*AIM OF THE EXERCISE*
With the images removed, write out every line below exactly.

[[ ENTRIES SHOWN, beginning ]]

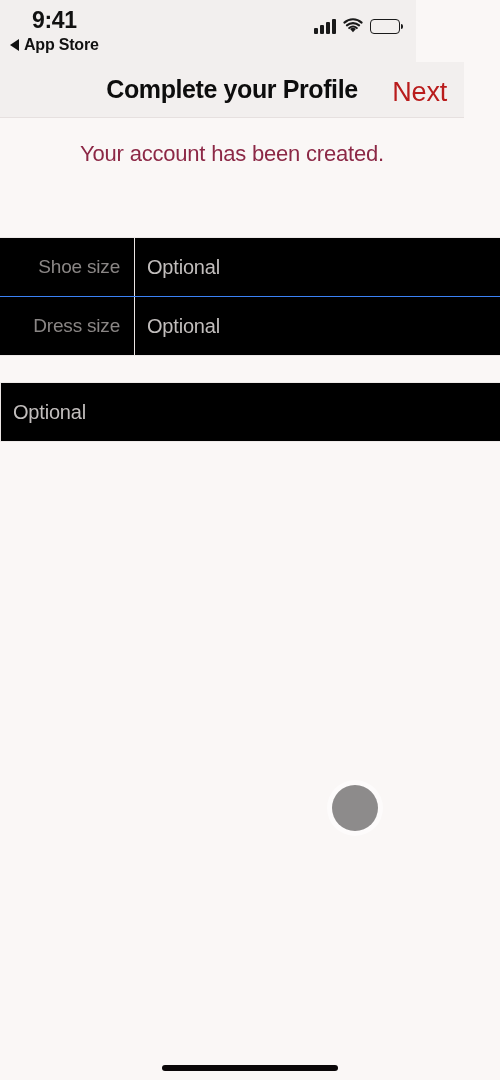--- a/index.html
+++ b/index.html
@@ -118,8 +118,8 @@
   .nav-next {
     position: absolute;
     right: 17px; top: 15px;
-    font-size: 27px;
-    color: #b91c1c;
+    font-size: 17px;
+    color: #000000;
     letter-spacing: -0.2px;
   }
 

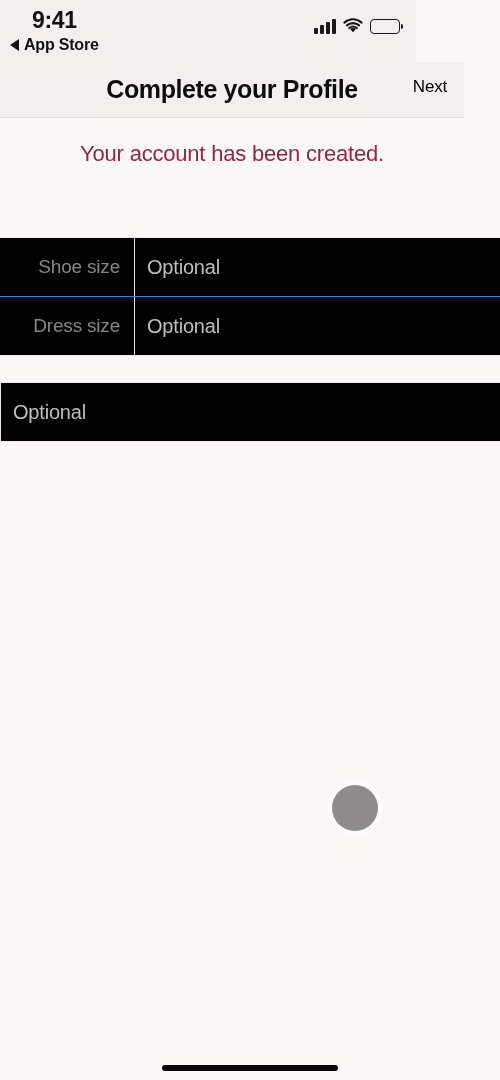--- a/index.html
+++ b/index.html
@@ -263,6 +263,7 @@
 
 <div class="intro">
   <p class="intro-headline">Your account has been created.</p>
+  <p class="intro-sub">Now complete your profile. The more you tell us, the faster we'll learn your style.</p>
 </div>
 
 <div class="form-section sizes">

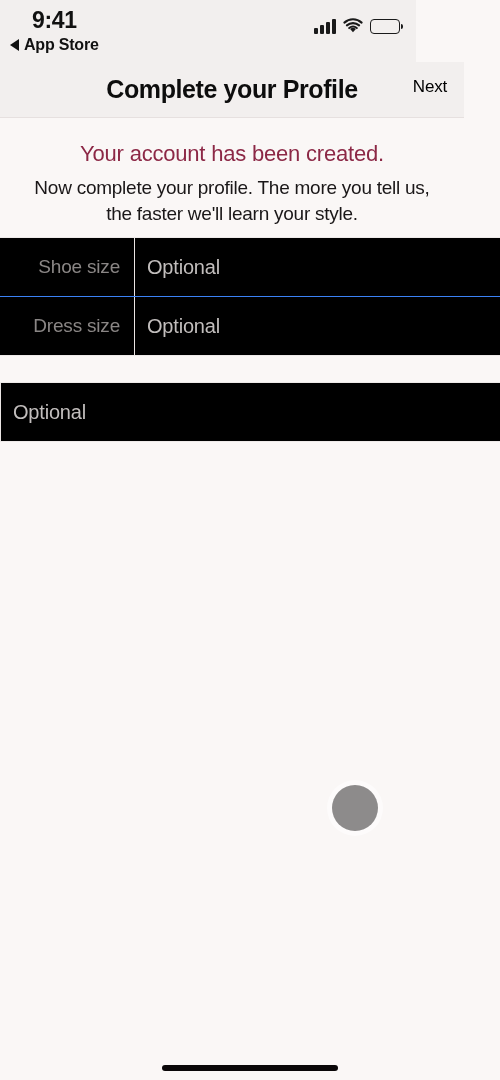--- a/index.html
+++ b/index.html
@@ -153,7 +153,7 @@
     position: absolute;
     left: 0;
     width: 500px;
-    background: #000000;
+    background: #4c1d95;
     border-top: 1px solid #eeeae9;
     border-bottom: 1px solid #eeeae9;
     box-sizing: border-box;

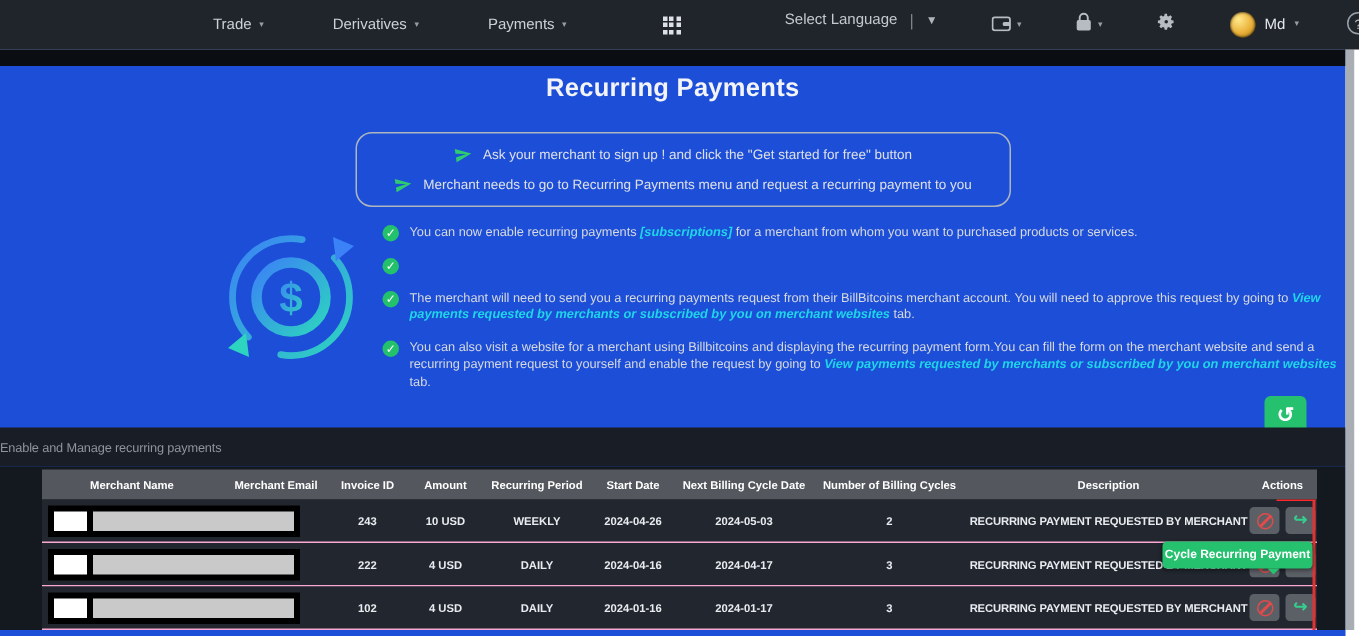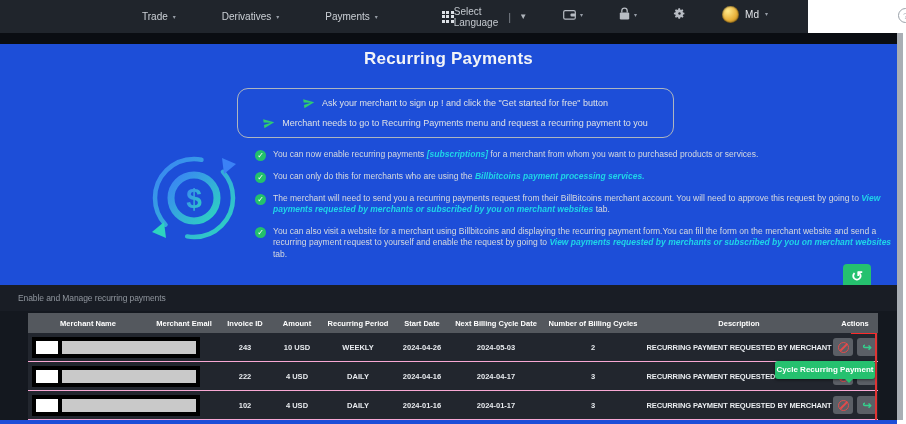--- a/index.html
+++ b/index.html
@@ -8,7 +8,7 @@
   .screen { position:relative; width:906px; height:424px; background:#ffffff; overflow:hidden; }
 
   
-  .navbar { position:absolute; left:0; top:0; width:808px; height:33px; background:#20252c;
+  .navbar { position:absolute; left:0; top:0; width:906px; height:33px; background:#20252c;
             display:flex; align-items:center; z-index:6; }
   .nav-left { display:flex; align-items:center; gap:46px; margin-left:142px; }
   .nav-item { display:flex; align-items:center; gap:5px; color:#ccd1d7; font-size:10px; cursor:pointer; }

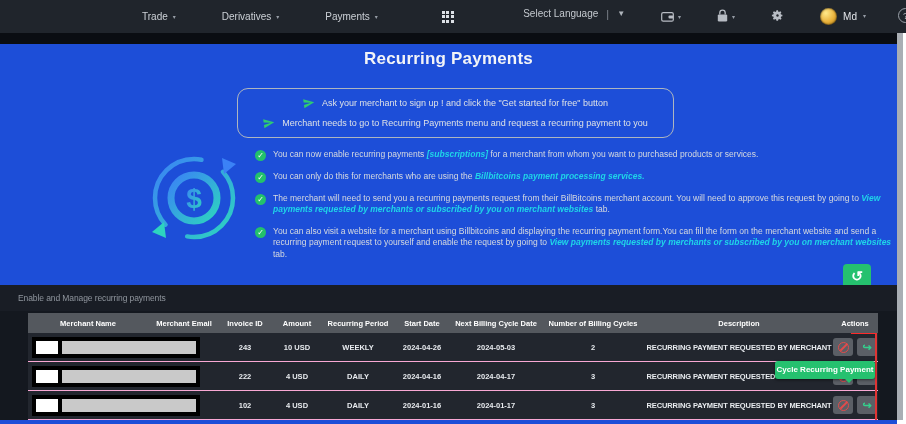--- a/index.html
+++ b/index.html
@@ -209,7 +209,6 @@
       </div>
       <div class="bullet">
         <span class="check">✓</span>
-        <p><span>You can only do this for merchants who are using the </span><span class="accent">Billbitcoins payment processing services.</span><span></span></p>
       </div>
       <div class="bullet">
         <span class="check">✓</span>

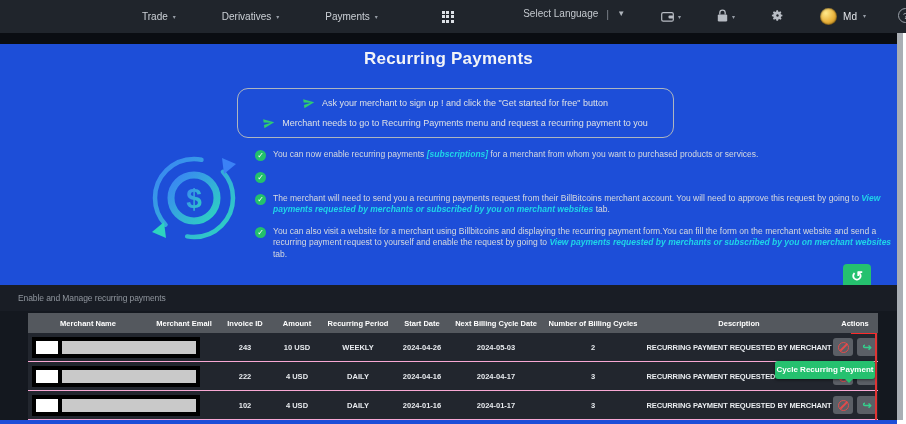--- a/index.html
+++ b/index.html
@@ -56,7 +56,7 @@
                  cursor:pointer; font-weight:bold; }
 
   .tabs { position:absolute; left:0; top:252px; width:897px; height:26px; background:#191d25;
-          display:flex; align-items:center; gap:12px; padding-left:18px; }
+          display:flex; align-items:center; gap:12px; }
   .tab { font-size:8.5px; cursor:pointer; letter-spacing:-0.1px; }
   .tab.inactive { color:#8f959d; }
   .tab.active { color:#ffffff; font-weight:bold; }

[[ ENTRIES SHOWN, end ]]

*RESPONSE FOR THIS EXERCISE*
--- a/index.html
+++ b/index.html
@@ -118,8 +118,8 @@
   .nav-next {
     position: absolute;
     right: 17px; top: 15px;
-    font-size: 27px;
-    color: #b91c1c;
+    font-size: 17px;
+    color: #000000;
     letter-spacing: -0.2px;
   }
 

--- a/index.html
+++ b/index.html
@@ -263,6 +263,7 @@
 
 <div class="intro">
   <p class="intro-headline">Your account has been created.</p>
+  <p class="intro-sub">Now complete your profile. The more you tell us, the faster we'll learn your style.</p>
 </div>
 
 <div class="form-section sizes">

--- a/index.html
+++ b/index.html
@@ -153,7 +153,7 @@
     position: absolute;
     left: 0;
     width: 500px;
-    background: #000000;
+    background: #4c1d95;
     border-top: 1px solid #eeeae9;
     border-bottom: 1px solid #eeeae9;
     box-sizing: border-box;

--- a/index.html
+++ b/index.html
@@ -8,7 +8,7 @@
   .screen { position:relative; width:906px; height:424px; background:#ffffff; overflow:hidden; }
 
   
-  .navbar { position:absolute; left:0; top:0; width:808px; height:33px; background:#20252c;
+  .navbar { position:absolute; left:0; top:0; width:906px; height:33px; background:#20252c;
             display:flex; align-items:center; z-index:6; }
   .nav-left { display:flex; align-items:center; gap:46px; margin-left:142px; }
   .nav-item { display:flex; align-items:center; gap:5px; color:#ccd1d7; font-size:10px; cursor:pointer; }

--- a/index.html
+++ b/index.html
@@ -209,7 +209,6 @@
       </div>
       <div class="bullet">
         <span class="check">✓</span>
-        <p><span>You can only do this for merchants who are using the </span><span class="accent">Billbitcoins payment processing services.</span><span></span></p>
       </div>
       <div class="bullet">
         <span class="check">✓</span>

--- a/index.html
+++ b/index.html
@@ -56,7 +56,7 @@
                  cursor:pointer; font-weight:bold; }
 
   .tabs { position:absolute; left:0; top:252px; width:897px; height:26px; background:#191d25;
-          display:flex; align-items:center; gap:12px; padding-left:18px; }
+          display:flex; align-items:center; gap:12px; }
   .tab { font-size:8.5px; cursor:pointer; letter-spacing:-0.1px; }
   .tab.inactive { color:#8f959d; }
   .tab.active { color:#ffffff; font-weight:bold; }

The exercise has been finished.